In April 2015, the band’s percussionist Will Berman said in an interview, "We've been taking a little break I guess. We've been at it for years at this point. There's more to come," and the band went underground. In an interview with Rolling Stone earlier this year, MGMT admitted that their two previous albums were so poorly received that they thought they could never have reached peak popularity like they had with the release of their first album.
Since their separation, the two core members of the band began working long distance on the album via e-mail. Little Dark Age was in part shaped by this unique, distanced relationship between the two musicians. The titular single from the album came out last November. You can listen to it below:
The new album is different for two primary reasons. For one, it seems like the band is finally compromising between radio-friendliness and their original, earnest sound.
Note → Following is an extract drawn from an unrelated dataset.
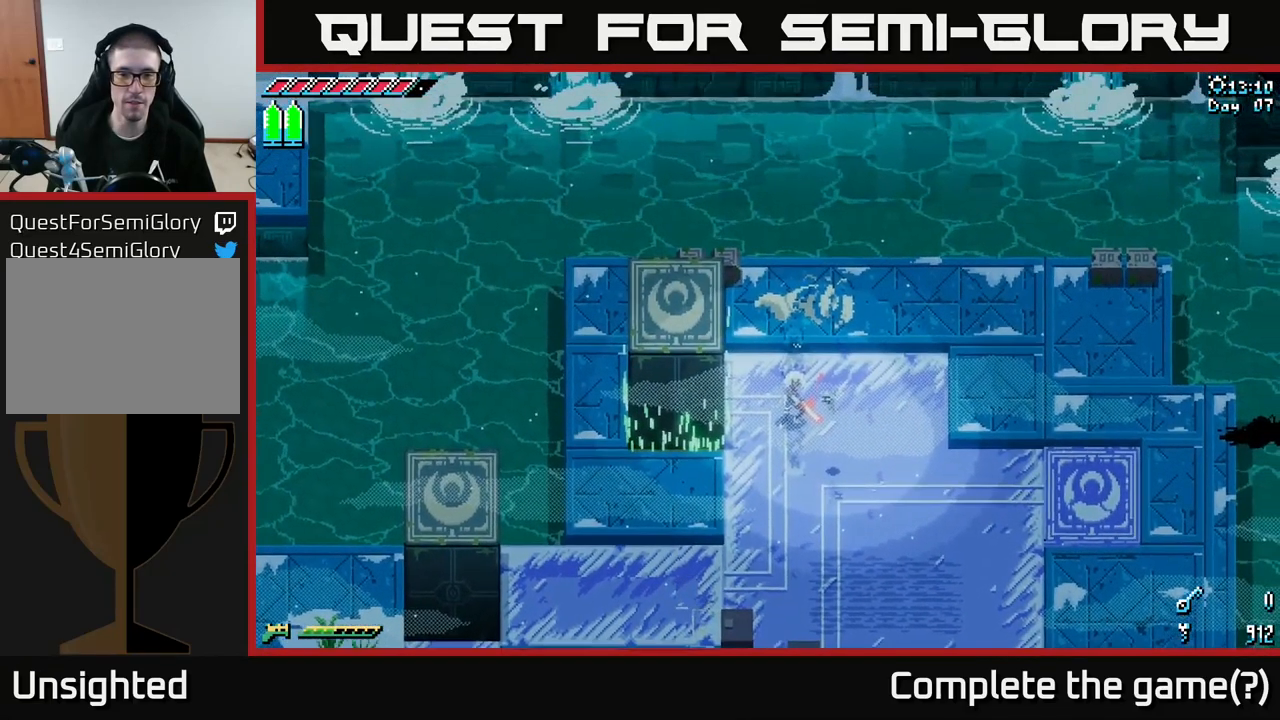
{"buttons": ["X"], "left_stick": "down-left", "right_stick": "center", "events": [[17, "A", "down"], [117, "A", "up"], [233, "X", "down"], [300, "left_stick", "down-left"]]}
Secondly, and more importantly, MGMT has admittedly gone political with the album, something they’ve never attempted before. 'Little Dark Age’ is both an expression of surprise and dismay to the current political and social climate with an occasional reference to the bandmates' own personal lives.
The triumph of Donald Trump being elected as President of the United States is where the inspiration apparently came. Of the election, founding member VanWyngarden stated, "We were like, 'Wow, is it actually possible for the most impossible thing to happen? [...] Apparently, we were more inspired to write pop music after evil took over the world!”
Two other singles from the album, ‘When You Die’ and ‘Hand it Over’ are also out. You can check them out below:
So brace yourself for an indie feast this Friday as indie’s giants and estranged underdogs both share the airspace for their new albums. Both albums are available pre-release on Apple Music. They will also be released via streaming services Spotify and Google Play Music.